Zweimal diskutiert, dann ja gesagt

Noch vor wenigen Wochen hatte der Marktgemeinderat Kaufering mit knapper Mehrheit den Standort abgelehnt, jetzt hat er sich mit 15:3 Stimmen genau für diesen ausgesprochen. Auf dem Gelände der ehemaligen Mülldeponie Richtung Scheuring soll nun der rund 40 Meter hohe Sendemast für den digitalen Polizei- und Feuerwehrfunk TETRA errichtet werden.

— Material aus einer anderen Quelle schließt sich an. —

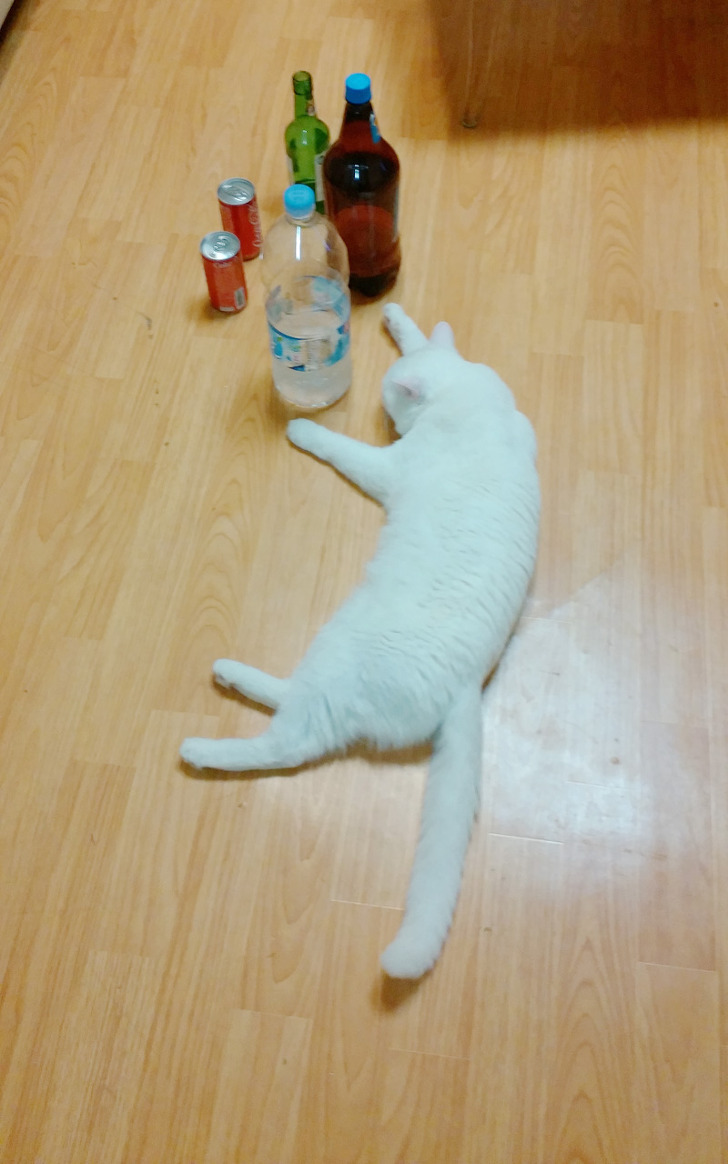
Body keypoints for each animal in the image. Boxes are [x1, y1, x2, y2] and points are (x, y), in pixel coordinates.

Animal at [180, 303, 540, 979]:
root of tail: (466, 685)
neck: (474, 400)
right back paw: (228, 674)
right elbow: (424, 338)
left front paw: (304, 428)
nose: (390, 413)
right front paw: (398, 318)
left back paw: (205, 734)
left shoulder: (389, 467)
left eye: (393, 402)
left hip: (336, 651)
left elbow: (345, 449)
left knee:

Der Entscheidung vorausgegangen war ein erneuter Vortrag des unabhängigen Experten Diplom-Ingenieur Harald Klussmann aus Kaufering. Bereits vor drei Wochen hatte dieser über Technik und Gefahrenpotenzial des digitalen Funksystems referiert. Damals erschien den Räten die Informationszeit zu kurz und sie sprachen sich dagegen aus. Die Gemeindeverwaltung hat jetzt eine Alternative rund 520 Meter nordöstlich des Standortes an der ehemaligen Mülldeponie erarbeitet – dieser scheint aber keine wirkliche Alternative zu sein. „Der neue Standortvorschlag ist grenzwertig: Er liegt 15 Meter tiefer als der vorerst abgelehnte Standort und rund 700 Meter von der Lechhangkante entfernt. Die Kuppe der Deponie bildet ein funktechnisches Hindernis“, erklärte Klussmann. Vor allem Alt-Kaufering befände sich dann im Funkschatten, was zu Lasten der Sicherheit ginge, weil vielleicht Polizei, Krankenwagen oder Feuerwehr verspätet eintreffen könnten. „Sie haben hier eine Verantwortung“, appellierte Klussmann an die Räte. Zudem müsste der Antennenträger mindestens 55 Metern hoch sein. Die Mehrkosten lägen bei rund 100000 Euro. Die Bedenken von Marktgemeinderat Johann Drexl, der in der Nähe des geeigneten Standortes wohnt, könne er verstehen, so Klussmann. „Der Funkmast wird immer in Sichtweite bleiben. Aber die Funkstrahlung beim digitalen Funk ist horizontal und nicht wie beim Mobilfunk immer leicht zum Boden geneigt.“ Die Strahlung verhalte sich wie bei einem Leuchtturm: „Unterhalb des Leuchtturmes sieht man zwar, dass er leuchtet, aber der Lichtstrahl geht über alles hinweg.“ Drexl stellte dies nicht zufrieden. „Das haben Sie taktisch klug gemacht, Herr Dr. Bühler. Einen Alternativstandort gesucht, der nicht realisierbar ist“, so Drexl. Bühler wies diese Bemerkung als „Frechheit und Unterstellung“ zurück. Klussmann gab auch zu bedenken, dass der Standort nicht ohne Weiteres verschoben werden kann. Die benachbarten Standorte in Landsberg, auf dem Stoffersberg, in Stillern sowie bei Walleshausen seien vom anderen abhängig. „Wenn unser Standort wegfällt oder nur um wenige hundert Meter verschoben wird, dann sind alle Planungen hinfällig, weil die Netzstruktur dann zerstört ist“, erklärte Klussmann. Alex Glaser (GAL) sprach sich dennoch für den Alternativstandort im Nordosten von Kaufering aus: „Es geht mir darum, die Belastung so niedrig wie möglich zu halten.“ Mit 15:3 Stimmen fiel der Beschluss schließlich doch noch zugunsten des Standortes an der ehemaligen Mülldeponie aus.